Johan Cruyff, the most famous exponent of “Total Football,” implemented his philosophy at the Dutch club, and ever since, Ajax and the ethos have been synonymous with one another. To that end, Ten Hag’s football at the four-time European Cup winner mirrored that of his predecessors, but the same can’t be said for his style of play at United.
“We will never play the football we played at Ajax here,” said Ten Hag after the Manchester derby. “I now have other players, that’s not why I came here.”
Since arriving at United, permanent signings made under ten Hag amount to £410.9 million ($499.7 million).
Of those transfers, marquee signings Antony, Rasmus Højlund and Mason Mount have amassed 11 goal contributions (seven goals and four assists) in 51 appearances for the club in all competitions.
According to Sky Sports, their cumulative transfer fees amount to £218 million ($265 million). The figures mean that United has spent £19.8 million for every goal or assist from the attacking trio to date.
“You’re thinking, ‘Why hasn’t Ten Hag got the best out of them?’ We all know how good these United forwards are if you can get the best out of them,” Statham said.
Questions have also been asked about United’s plundering of Eredivisie players, notably Antony, Lisandro Martínez and Tyrell Malacia, who all came from the Dutch top division. However, only the currently injured Martínez has had the impact Ten Hag would have hoped for since joining.
“You can get some very good players from the Dutch Eredivisie. However, when you look at the players that have come over, they’ve had mixed success,” said Statham.
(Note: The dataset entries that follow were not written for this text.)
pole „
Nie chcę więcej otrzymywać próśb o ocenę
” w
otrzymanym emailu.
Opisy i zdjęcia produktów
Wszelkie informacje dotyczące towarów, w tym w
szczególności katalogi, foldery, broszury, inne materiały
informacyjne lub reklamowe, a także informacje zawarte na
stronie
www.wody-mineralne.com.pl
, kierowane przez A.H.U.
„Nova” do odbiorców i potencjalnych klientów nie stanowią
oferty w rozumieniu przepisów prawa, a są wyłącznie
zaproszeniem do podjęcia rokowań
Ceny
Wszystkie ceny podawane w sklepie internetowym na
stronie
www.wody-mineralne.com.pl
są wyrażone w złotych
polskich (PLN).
“But the majority has been negative. I didn’t think Antony was ready – he needed to have another season in the Eredivisie.”
Ten Hag’s inability to get the best out of the United forwards has brewed concern over his authority in the dressing room – authority that has already been questioned by the likes of Sancho.
“He’s not done anything like what he did with Ajax. His presence was quite a big thing when he started at United – now it’s not going so well, does he hold the same authority to change things like player tactics?” Statham questioned.
“Losing the dressing room” is a phrase commonly used when a manager looks to be on his way out of a club – more often than not, unwillingly. However, whether it’s ten Hag that lies at the crux of United’s recent problems remains to be seen.
Should Ratcliffe’s offer for the club be successful, United fans will be hoping that their side’s fortunes on the pitch will turn around.
Yet without the stability and strength that clubs like Manchester City and Newcastle have in abundance from top to bottom, being a team imbued with a winning mentality not only seems like a distant memory, but also a fading dream.